Cette dernière lettre constitue vraiment une pièce d’anthologie. J’aurais aimé pouvoir la citer intégralement. Il faut savoir qu’elle s’adresse à un policier qui a torturé un prisonnier noir et qui s’en défend ensuite en affirmant, deux fois plutôt qu’une, qu’on ne torture pas des « Noirs » mais qu’on torture plutôt des « Personnes de couleur ». La lettre du chef de police à son adjoint lui parle de l’amour et lui suggère de retrouver le calme pour pouvoir devenir le grand inspecteur de police qu’il pourrait être. C’est là le tournant le plus invraisemblable du scénario. La magie de cette lettre suffira à opérer le miracle qu’elle annonce, de concert avec la grandeur d’âme d’un jeune homme qui a été jeté par la fenêtre d’un deuxième étage par la brute policière. On croit rêver mais ce sont bien là les images qui nous sont présentées. Le chef de police est bien un ange et la brute deviendra un être humain.

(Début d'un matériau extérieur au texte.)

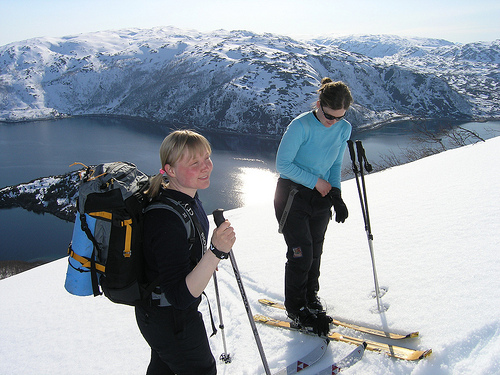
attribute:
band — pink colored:
[156, 166, 166, 176]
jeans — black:
[253, 167, 357, 327]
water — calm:
[4, 110, 159, 172]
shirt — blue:
[273, 110, 351, 190]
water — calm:
[94, 128, 141, 160]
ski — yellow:
[345, 332, 377, 356]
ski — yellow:
[336, 314, 368, 336]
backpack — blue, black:
[64, 161, 148, 303]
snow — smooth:
[397, 171, 498, 323]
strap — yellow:
[85, 207, 134, 258]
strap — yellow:
[66, 242, 106, 272]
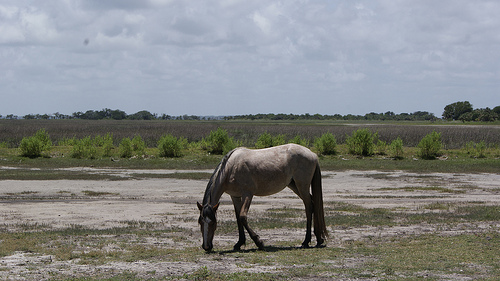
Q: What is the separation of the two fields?
A: A line of bushes.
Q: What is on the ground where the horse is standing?
A: Grass.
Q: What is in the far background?
A: Trees.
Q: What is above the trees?
A: Clouds.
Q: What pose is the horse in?
A: Standing.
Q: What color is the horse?
A: Brown.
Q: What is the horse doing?
A: Eating.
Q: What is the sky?
A: Cloudy.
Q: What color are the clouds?
A: Gray and white.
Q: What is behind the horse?
A: Bushes.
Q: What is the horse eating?
A: Grass.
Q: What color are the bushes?
A: Green.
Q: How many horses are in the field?
A: One.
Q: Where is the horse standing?
A: In a field.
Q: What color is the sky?
A: Blue.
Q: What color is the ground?
A: Tan.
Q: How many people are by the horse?
A: None.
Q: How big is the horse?
A: Not big.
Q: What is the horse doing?
A: Grazing.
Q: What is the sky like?
A: Cloudy.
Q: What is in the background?
A: Trees.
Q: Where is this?
A: Grassland.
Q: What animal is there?
A: Horse.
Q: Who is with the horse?
A: No one.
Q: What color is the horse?
A: Gray.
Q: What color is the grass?
A: Green.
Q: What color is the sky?
A: Blue and white.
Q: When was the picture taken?
A: Daytime.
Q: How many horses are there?
A: One.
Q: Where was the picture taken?
A: In a grassland.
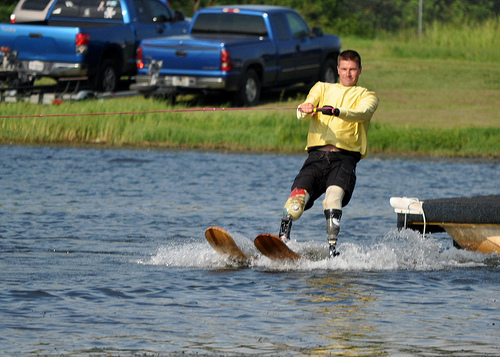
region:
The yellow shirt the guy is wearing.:
[304, 74, 371, 156]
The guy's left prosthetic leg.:
[266, 186, 316, 243]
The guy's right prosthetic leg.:
[318, 187, 342, 251]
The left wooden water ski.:
[192, 224, 242, 263]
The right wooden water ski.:
[250, 236, 304, 263]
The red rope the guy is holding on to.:
[7, 99, 309, 119]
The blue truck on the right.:
[140, 8, 342, 94]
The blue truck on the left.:
[4, 0, 154, 96]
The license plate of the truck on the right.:
[171, 75, 192, 85]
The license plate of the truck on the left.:
[23, 52, 46, 74]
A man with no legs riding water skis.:
[243, 39, 397, 263]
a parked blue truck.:
[124, 12, 343, 119]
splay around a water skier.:
[100, 211, 418, 301]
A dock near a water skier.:
[382, 178, 497, 265]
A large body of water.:
[3, 146, 498, 351]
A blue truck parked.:
[0, 1, 211, 91]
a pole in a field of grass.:
[410, 0, 432, 50]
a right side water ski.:
[199, 221, 252, 266]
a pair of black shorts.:
[284, 147, 373, 214]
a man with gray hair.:
[324, 50, 378, 85]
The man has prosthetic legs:
[245, 167, 369, 267]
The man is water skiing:
[192, 227, 332, 292]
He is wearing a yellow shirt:
[295, 72, 392, 158]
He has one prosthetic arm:
[319, 105, 344, 120]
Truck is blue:
[126, 5, 350, 102]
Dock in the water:
[382, 165, 495, 276]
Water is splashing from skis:
[136, 224, 238, 288]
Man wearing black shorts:
[271, 145, 378, 221]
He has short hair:
[332, 42, 377, 89]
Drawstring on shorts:
[318, 150, 334, 164]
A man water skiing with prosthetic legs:
[244, 177, 373, 285]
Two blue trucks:
[6, 4, 301, 106]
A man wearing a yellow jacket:
[294, 45, 379, 170]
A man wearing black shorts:
[291, 122, 361, 207]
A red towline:
[14, 98, 344, 123]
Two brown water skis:
[180, 216, 312, 282]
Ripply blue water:
[12, 156, 144, 331]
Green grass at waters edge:
[6, 117, 278, 188]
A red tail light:
[208, 40, 237, 80]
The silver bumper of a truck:
[127, 66, 239, 104]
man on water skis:
[230, 51, 366, 284]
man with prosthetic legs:
[276, 43, 385, 285]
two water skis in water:
[180, 217, 338, 297]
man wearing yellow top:
[299, 46, 404, 168]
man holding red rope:
[93, 44, 402, 153]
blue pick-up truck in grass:
[132, 10, 355, 104]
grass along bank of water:
[64, 99, 246, 191]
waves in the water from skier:
[128, 206, 425, 313]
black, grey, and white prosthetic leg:
[309, 186, 367, 284]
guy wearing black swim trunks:
[303, 41, 423, 233]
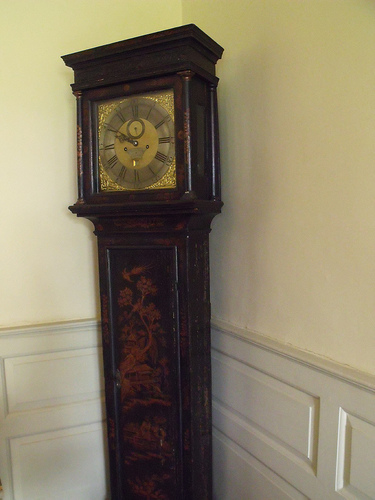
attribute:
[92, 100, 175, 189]
clock — shiny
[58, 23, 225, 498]
clock — big, wooden, tall, grandfather, stained, dark, bare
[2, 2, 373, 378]
wall — bare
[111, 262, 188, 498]
carving — decorative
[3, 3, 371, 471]
walls — white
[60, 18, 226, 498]
grandfather clock — antique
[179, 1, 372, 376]
wall — light yellow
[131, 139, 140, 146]
center — gold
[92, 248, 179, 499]
pattern — floral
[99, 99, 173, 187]
numerals — roman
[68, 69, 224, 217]
wood base — red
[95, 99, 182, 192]
clock — golden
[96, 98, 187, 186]
numerals — roman, black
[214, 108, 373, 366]
wall — wood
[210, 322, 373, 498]
wall — white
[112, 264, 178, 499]
design — gold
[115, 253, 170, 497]
image — floral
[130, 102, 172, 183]
numerals — roman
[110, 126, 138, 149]
hands — black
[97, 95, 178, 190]
face — golden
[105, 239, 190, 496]
decor — floral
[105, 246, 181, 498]
decorative portion — lighter, wood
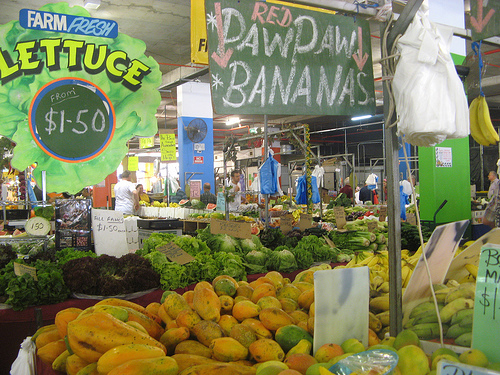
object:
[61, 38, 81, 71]
letter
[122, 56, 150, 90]
letter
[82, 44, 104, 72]
letter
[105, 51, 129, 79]
letter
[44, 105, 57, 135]
dollar sign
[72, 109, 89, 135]
number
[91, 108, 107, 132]
number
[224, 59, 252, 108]
letter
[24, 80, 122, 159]
price display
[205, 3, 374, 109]
sign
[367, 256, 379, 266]
bananas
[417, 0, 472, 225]
pillar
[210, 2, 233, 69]
arrow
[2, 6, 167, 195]
pillar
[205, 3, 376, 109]
banner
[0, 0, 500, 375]
market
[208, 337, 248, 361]
squash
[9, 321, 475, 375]
bin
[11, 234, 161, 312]
bin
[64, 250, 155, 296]
lettuce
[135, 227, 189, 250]
table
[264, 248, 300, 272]
greens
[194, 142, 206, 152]
sign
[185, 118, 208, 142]
fan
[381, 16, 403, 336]
pole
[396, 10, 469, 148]
bags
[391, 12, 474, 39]
stand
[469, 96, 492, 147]
banana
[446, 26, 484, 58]
stand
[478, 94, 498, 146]
banana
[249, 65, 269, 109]
white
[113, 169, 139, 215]
people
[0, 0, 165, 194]
sign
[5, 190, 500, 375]
different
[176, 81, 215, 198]
pillar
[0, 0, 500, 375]
background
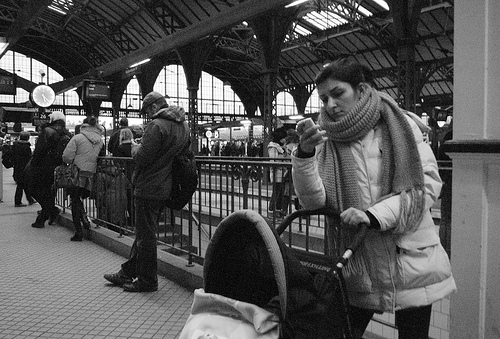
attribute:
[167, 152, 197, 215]
bag — black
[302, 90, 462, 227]
scarf — fringed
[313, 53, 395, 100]
hair — dark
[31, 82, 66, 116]
clock — glowing, white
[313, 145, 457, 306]
jacket — white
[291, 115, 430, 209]
jacket — puffed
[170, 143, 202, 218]
backpack — black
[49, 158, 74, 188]
purse — large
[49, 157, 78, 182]
purse — large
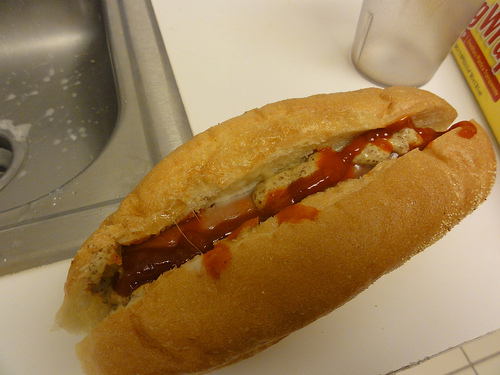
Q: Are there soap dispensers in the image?
A: No, there are no soap dispensers.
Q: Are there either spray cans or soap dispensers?
A: No, there are no soap dispensers or spray cans.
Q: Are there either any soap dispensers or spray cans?
A: No, there are no soap dispensers or spray cans.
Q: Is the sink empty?
A: Yes, the sink is empty.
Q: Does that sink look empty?
A: Yes, the sink is empty.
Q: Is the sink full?
A: No, the sink is empty.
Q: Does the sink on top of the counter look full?
A: No, the sink is empty.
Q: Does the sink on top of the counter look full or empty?
A: The sink is empty.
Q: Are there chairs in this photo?
A: No, there are no chairs.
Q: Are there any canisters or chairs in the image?
A: No, there are no chairs or canisters.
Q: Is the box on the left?
A: No, the box is on the right of the image.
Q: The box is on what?
A: The box is on the counter.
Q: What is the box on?
A: The box is on the counter.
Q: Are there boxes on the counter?
A: Yes, there is a box on the counter.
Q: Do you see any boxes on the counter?
A: Yes, there is a box on the counter.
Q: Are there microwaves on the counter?
A: No, there is a box on the counter.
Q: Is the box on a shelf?
A: No, the box is on a counter.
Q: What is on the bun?
A: The seeds are on the bun.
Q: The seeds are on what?
A: The seeds are on the bun.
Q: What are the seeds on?
A: The seeds are on the bun.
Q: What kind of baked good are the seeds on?
A: The seeds are on the bun.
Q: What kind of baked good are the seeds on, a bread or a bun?
A: The seeds are on a bun.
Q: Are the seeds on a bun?
A: Yes, the seeds are on a bun.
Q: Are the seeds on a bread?
A: No, the seeds are on a bun.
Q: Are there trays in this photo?
A: No, there are no trays.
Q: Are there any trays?
A: No, there are no trays.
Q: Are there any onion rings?
A: No, there are no onion rings.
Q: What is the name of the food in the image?
A: The food is a bun.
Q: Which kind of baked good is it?
A: The food is a bun.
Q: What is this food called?
A: This is a bun.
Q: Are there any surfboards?
A: No, there are no surfboards.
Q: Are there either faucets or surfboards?
A: No, there are no surfboards or faucets.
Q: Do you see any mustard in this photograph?
A: Yes, there is mustard.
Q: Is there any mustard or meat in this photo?
A: Yes, there is mustard.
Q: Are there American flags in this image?
A: No, there are no American flags.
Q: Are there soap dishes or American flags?
A: No, there are no American flags or soap dishes.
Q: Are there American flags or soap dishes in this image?
A: No, there are no American flags or soap dishes.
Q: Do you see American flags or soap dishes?
A: No, there are no American flags or soap dishes.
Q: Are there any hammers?
A: No, there are no hammers.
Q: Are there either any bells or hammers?
A: No, there are no hammers or bells.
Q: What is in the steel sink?
A: The drain is in the sink.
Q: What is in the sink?
A: The drain is in the sink.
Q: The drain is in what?
A: The drain is in the sink.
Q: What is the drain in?
A: The drain is in the sink.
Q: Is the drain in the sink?
A: Yes, the drain is in the sink.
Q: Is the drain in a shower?
A: No, the drain is in the sink.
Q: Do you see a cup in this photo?
A: Yes, there is a cup.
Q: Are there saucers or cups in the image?
A: Yes, there is a cup.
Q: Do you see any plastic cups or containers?
A: Yes, there is a plastic cup.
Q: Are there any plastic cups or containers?
A: Yes, there is a plastic cup.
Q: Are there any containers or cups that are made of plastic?
A: Yes, the cup is made of plastic.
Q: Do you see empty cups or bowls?
A: Yes, there is an empty cup.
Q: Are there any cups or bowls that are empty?
A: Yes, the cup is empty.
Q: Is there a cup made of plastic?
A: Yes, there is a cup that is made of plastic.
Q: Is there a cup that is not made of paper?
A: Yes, there is a cup that is made of plastic.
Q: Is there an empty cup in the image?
A: Yes, there is an empty cup.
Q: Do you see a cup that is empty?
A: Yes, there is a cup that is empty.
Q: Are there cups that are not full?
A: Yes, there is a empty cup.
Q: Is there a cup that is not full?
A: Yes, there is a empty cup.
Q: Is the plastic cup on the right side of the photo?
A: Yes, the cup is on the right of the image.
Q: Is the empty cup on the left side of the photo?
A: No, the cup is on the right of the image.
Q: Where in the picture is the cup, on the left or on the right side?
A: The cup is on the right of the image.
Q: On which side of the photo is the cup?
A: The cup is on the right of the image.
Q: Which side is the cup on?
A: The cup is on the right of the image.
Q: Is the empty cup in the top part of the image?
A: Yes, the cup is in the top of the image.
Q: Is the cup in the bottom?
A: No, the cup is in the top of the image.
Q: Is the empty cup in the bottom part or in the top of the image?
A: The cup is in the top of the image.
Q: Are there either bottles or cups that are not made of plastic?
A: No, there is a cup but it is made of plastic.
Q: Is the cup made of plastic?
A: Yes, the cup is made of plastic.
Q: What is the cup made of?
A: The cup is made of plastic.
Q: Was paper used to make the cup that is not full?
A: No, the cup is made of plastic.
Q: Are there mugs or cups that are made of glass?
A: No, there is a cup but it is made of plastic.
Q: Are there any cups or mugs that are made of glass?
A: No, there is a cup but it is made of plastic.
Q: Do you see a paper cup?
A: No, there is a cup but it is made of plastic.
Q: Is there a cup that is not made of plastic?
A: No, there is a cup but it is made of plastic.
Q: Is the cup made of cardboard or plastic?
A: The cup is made of plastic.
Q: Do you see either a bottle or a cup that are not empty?
A: No, there is a cup but it is empty.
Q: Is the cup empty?
A: Yes, the cup is empty.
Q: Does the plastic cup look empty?
A: Yes, the cup is empty.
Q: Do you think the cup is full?
A: No, the cup is empty.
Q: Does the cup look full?
A: No, the cup is empty.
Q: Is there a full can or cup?
A: No, there is a cup but it is empty.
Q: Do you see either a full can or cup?
A: No, there is a cup but it is empty.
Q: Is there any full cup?
A: No, there is a cup but it is empty.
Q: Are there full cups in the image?
A: No, there is a cup but it is empty.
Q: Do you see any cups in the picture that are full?
A: No, there is a cup but it is empty.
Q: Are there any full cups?
A: No, there is a cup but it is empty.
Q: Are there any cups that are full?
A: No, there is a cup but it is empty.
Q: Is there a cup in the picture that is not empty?
A: No, there is a cup but it is empty.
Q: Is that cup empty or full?
A: The cup is empty.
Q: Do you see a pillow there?
A: No, there are no pillows.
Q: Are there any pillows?
A: No, there are no pillows.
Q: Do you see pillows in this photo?
A: No, there are no pillows.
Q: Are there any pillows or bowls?
A: No, there are no pillows or bowls.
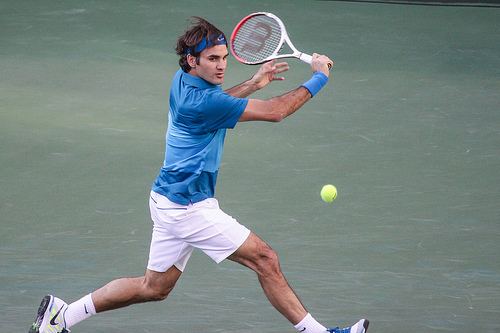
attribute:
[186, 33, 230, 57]
head band — blue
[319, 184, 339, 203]
tennis ball — yellow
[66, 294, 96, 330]
sock — white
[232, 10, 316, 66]
tennis racket — white, red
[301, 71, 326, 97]
wrist band — blue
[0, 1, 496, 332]
court — green, dark green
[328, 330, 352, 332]
shoelaces — blue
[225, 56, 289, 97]
arm — furry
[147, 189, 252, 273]
shorts — white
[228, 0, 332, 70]
tennis racket — white, red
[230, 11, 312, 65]
tennis racket — red and white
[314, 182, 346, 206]
ball — green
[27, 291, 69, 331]
shoe — white, blue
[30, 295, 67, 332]
shoe — Nike brand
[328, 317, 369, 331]
shoe — Nike brand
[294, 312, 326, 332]
sock — Nike brand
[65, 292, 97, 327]
sock — Nike brand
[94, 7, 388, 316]
tennis player — male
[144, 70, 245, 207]
shirt — stiped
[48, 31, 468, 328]
tennis court — green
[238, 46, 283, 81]
hands — light skinned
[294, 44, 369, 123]
hands — light skinned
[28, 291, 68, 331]
tennis shoe — striped, dark green, glow in the dark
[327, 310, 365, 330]
tennis shoe — striped, dark green, glow in the dark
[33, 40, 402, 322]
man — playing tennis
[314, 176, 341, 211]
tennis ball — yellow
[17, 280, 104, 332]
shoes — white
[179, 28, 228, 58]
sweatband — blue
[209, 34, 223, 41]
logo — Nike, white, little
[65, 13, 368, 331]
tennis player — good looking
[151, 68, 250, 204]
shirt — blue, wrinkly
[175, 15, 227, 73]
hair — dark brown, brown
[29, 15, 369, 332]
man — playing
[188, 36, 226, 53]
band — blue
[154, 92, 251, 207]
shirt — blue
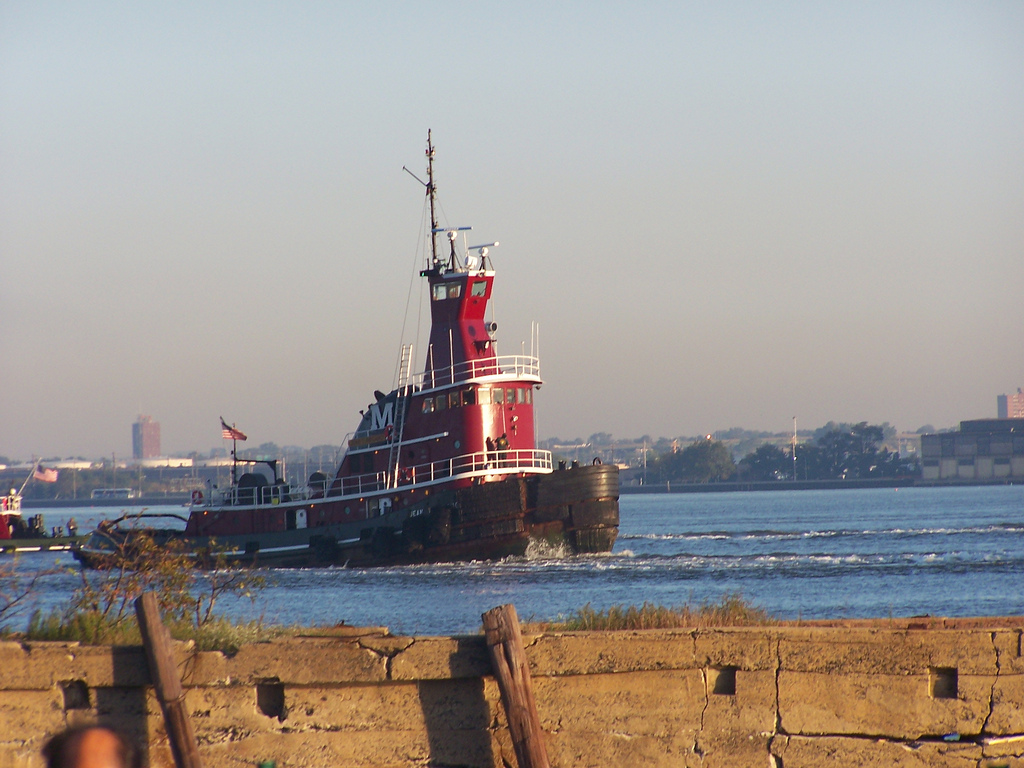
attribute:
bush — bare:
[65, 516, 266, 637]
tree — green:
[43, 555, 258, 669]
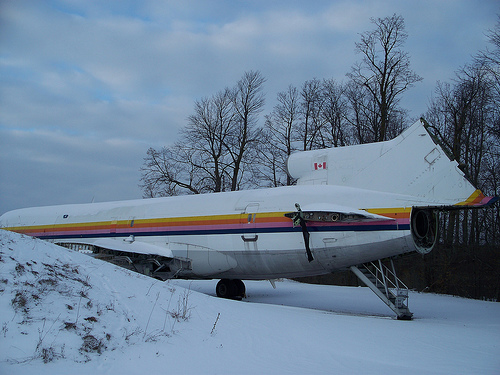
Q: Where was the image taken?
A: It was taken at the forest.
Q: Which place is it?
A: It is a forest.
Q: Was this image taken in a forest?
A: Yes, it was taken in a forest.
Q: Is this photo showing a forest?
A: Yes, it is showing a forest.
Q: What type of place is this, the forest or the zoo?
A: It is the forest.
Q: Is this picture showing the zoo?
A: No, the picture is showing the forest.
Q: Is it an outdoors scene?
A: Yes, it is outdoors.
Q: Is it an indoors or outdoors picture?
A: It is outdoors.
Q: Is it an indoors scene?
A: No, it is outdoors.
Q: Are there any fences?
A: No, there are no fences.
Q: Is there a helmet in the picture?
A: No, there are no helmets.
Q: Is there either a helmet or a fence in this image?
A: No, there are no helmets or fences.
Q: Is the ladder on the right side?
A: Yes, the ladder is on the right of the image.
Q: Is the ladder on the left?
A: No, the ladder is on the right of the image.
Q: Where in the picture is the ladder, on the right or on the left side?
A: The ladder is on the right of the image.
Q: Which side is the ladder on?
A: The ladder is on the right of the image.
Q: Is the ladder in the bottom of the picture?
A: Yes, the ladder is in the bottom of the image.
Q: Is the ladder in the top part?
A: No, the ladder is in the bottom of the image.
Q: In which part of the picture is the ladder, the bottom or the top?
A: The ladder is in the bottom of the image.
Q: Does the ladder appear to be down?
A: Yes, the ladder is down.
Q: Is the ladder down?
A: Yes, the ladder is down.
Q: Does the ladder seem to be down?
A: Yes, the ladder is down.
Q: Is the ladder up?
A: No, the ladder is down.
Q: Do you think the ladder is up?
A: No, the ladder is down.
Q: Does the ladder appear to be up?
A: No, the ladder is down.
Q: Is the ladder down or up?
A: The ladder is down.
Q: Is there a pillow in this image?
A: No, there are no pillows.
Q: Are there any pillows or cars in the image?
A: No, there are no pillows or cars.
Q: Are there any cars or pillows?
A: No, there are no pillows or cars.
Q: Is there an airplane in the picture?
A: Yes, there is an airplane.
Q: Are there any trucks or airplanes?
A: Yes, there is an airplane.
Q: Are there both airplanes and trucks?
A: No, there is an airplane but no trucks.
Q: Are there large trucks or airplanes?
A: Yes, there is a large airplane.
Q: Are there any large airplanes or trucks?
A: Yes, there is a large airplane.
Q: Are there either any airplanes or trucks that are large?
A: Yes, the airplane is large.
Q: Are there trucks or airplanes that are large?
A: Yes, the airplane is large.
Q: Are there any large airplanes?
A: Yes, there is a large airplane.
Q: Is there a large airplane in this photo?
A: Yes, there is a large airplane.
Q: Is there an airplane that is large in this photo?
A: Yes, there is a large airplane.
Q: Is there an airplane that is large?
A: Yes, there is an airplane that is large.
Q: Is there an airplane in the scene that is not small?
A: Yes, there is a large airplane.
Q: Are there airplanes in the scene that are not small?
A: Yes, there is a large airplane.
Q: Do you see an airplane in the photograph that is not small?
A: Yes, there is a large airplane.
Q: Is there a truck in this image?
A: No, there are no trucks.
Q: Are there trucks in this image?
A: No, there are no trucks.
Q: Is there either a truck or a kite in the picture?
A: No, there are no trucks or kites.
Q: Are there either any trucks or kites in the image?
A: No, there are no trucks or kites.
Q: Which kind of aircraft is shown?
A: The aircraft is an airplane.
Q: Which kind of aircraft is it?
A: The aircraft is an airplane.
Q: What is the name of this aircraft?
A: This is an airplane.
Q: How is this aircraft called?
A: This is an airplane.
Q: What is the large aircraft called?
A: The aircraft is an airplane.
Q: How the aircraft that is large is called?
A: The aircraft is an airplane.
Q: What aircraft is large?
A: The aircraft is an airplane.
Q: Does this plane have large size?
A: Yes, the plane is large.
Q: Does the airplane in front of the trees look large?
A: Yes, the plane is large.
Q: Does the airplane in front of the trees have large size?
A: Yes, the plane is large.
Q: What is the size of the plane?
A: The plane is large.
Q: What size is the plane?
A: The plane is large.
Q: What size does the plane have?
A: The plane has large size.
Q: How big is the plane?
A: The plane is large.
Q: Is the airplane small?
A: No, the airplane is large.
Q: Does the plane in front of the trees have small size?
A: No, the airplane is large.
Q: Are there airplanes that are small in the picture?
A: No, there is an airplane but it is large.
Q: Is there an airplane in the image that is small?
A: No, there is an airplane but it is large.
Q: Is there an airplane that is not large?
A: No, there is an airplane but it is large.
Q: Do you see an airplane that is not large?
A: No, there is an airplane but it is large.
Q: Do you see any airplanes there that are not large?
A: No, there is an airplane but it is large.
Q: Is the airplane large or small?
A: The airplane is large.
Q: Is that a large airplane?
A: Yes, that is a large airplane.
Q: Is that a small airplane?
A: No, that is a large airplane.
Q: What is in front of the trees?
A: The airplane is in front of the trees.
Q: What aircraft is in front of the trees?
A: The aircraft is an airplane.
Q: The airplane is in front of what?
A: The airplane is in front of the trees.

Comme si tout cela n’était pas suffisant, on finira aussi par apprendre que le chef de police publiquement accusé par l’héroïne est celui qui a payé à sa place un montant de cinq mille dollars pour les frais du troisième mois de location des affiches accusatrices. On ne croit plus rêver, on rêve pour de vrai et on a du mal à se cramponner à notre siège pour ne pas s’envoler.
Cette série d’invraisemblances aurait pu suffire à tempérer l’élan d’enthousiasme des spectateurs, et pourtant il n’en est rien. Si on accepte de croire en la magie du cinéma au point de ne pas attacher plus d’importance à la psychologie des personnages qu’à la réalité des images projetées, tout se déroule à la perfection pour le plus grand bonheur de tous. Par contre, si on considère qu’un bon scénario exige qu’on puisse au moins croire que le comportement et l’évolution des personnages soient quelque peu crédibles, la magie est rompue, comme si on avait vu les fils qui font voler le magicien au-dessus de la scène.
Un scénario a toujours toutes les libertés, mais il me semble que s'il veut nous amener dans des avenues fantaisistes et invraisemblables, il devrait dès le départ établir ce type de rapport au réel et à l'imaginaire plutôt que de bifurquer à 90 degrés au beau milieu de l'histoire.